Are people less willing to trust people of a different race or party affiliation? The researchers found that race didn't matter—but party did. People are significantly more trusting of others who share their party affiliation.

Pause a moment to savor just how gross this is (the mounting political bias, not the receding racial animus). Democrats should automatically trust John Edwards more than, I dunno, Bob Dole? Ted Stevens should get the nod for Republicans over Russ Feingold? To cite a personal anecdote, I married into a family of French Catholics—they could have been "displeased" at the unbaptized Amerloque, but that would have been pretty messed up to the daughter they love and trust, non? (Current box-office trends in France notwithstanding.)

Any election night is a victory for what Sunstein calls "partyism"—the tribal pull of collective political action, in-group rallying, organized hatreds. But it's also the most vivid demonstration project of how partyism is suffering a long-term and richly deserved demographic decline.

In a long piece at Vox.com about Gamergate, Ezra Klein used some of Sunstein's cited studies to point out (and decry) "the politicization of absolutely everything." Excerpt:

Politicized media outlets and activist information sources have incentives to cover the worst of the other side, and to play to the fear, anger and even paranoia of their own side. Structurally, each side only becomes familiar with the most extreme members and interpretations of the other side — and so comes to loathe and fear them even more.

But as Nick Gillespie, no stranger to the politicization of everythingpointed out over at The Daily Beast,

Sure, dead-enders are more bitter than ever. But what Klein can't acknowledge is that fewer of us actually invest in our political identities. That helps explain why party self-identification keeps heading south and approval for political parties has been on the skids for a long time.

Does it ever. Those parents seriously considering getting mad at their daughters for marrying outside the designated major party may want to drink in this recent Gallup chart, which shows that the leading political self-identification of EVERYONE YOUNGER THAN AGE 59 is neither Democrat nor Republican, but "independent":

Look, too, at who was tuning this latest election out as the Partyism was kicking into high gear the last few weeks:

Perhaps even worse for the long-term health of the two big parties, it was the independents who leaned closer to the tribes who were turned off the most:

When even a "wave" election like tonight was ultimately an election about nothing (aside from hating on Obama and his 'care), all that life-and-death urgency from the Partyists begins to feel like electro-shock therapy on a corpse. The target audience after a while can't help but respond accordingly.

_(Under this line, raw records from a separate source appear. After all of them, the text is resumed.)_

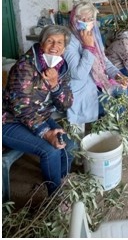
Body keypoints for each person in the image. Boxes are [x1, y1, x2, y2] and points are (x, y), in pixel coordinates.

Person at [2, 25, 76, 196]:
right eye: (49, 41)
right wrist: (45, 132)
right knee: (49, 150)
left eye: (59, 42)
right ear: (41, 44)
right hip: (9, 120)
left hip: (38, 116)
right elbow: (20, 106)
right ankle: (55, 196)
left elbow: (66, 104)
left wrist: (55, 85)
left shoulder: (61, 68)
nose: (54, 46)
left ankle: (61, 182)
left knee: (69, 145)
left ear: (64, 48)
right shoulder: (25, 66)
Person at [64, 0, 128, 135]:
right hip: (82, 89)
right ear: (74, 20)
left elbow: (105, 61)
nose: (86, 22)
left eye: (90, 19)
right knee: (116, 102)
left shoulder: (93, 35)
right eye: (82, 19)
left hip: (99, 81)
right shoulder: (70, 41)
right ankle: (118, 132)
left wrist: (118, 76)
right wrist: (88, 47)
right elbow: (79, 75)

Watching the analysts on Fox News tonight—George Will, Charles Krauthammer, Brit Hume—it's striking how unanimous they are that this election really doesn't have much to do with Republicans suddnely waking up and smelling the vision; they just didn't get in the way of a restive electorate during a particularly painful six-year-itch. This pendulum swing will soon be widely misinterpreted as a meanginful shift toward pro-Republican sentiment in the electorate, but the long-term trendlines remain clear: Fewer and fewer people see their identities as either Democrat or Republican, making each election cycle that much more volatile, while hopefully opening up the political process to such long-overdue developments as rolling back the drug war and maybe even pushing the newly victorious Republicans a teensy bit closer to the fiscal responsibility they've been dining out on for years.

Unsettling addendum: David Brooks decries partyism; Jonathan Chait defends. NOW WHAT DO I DO???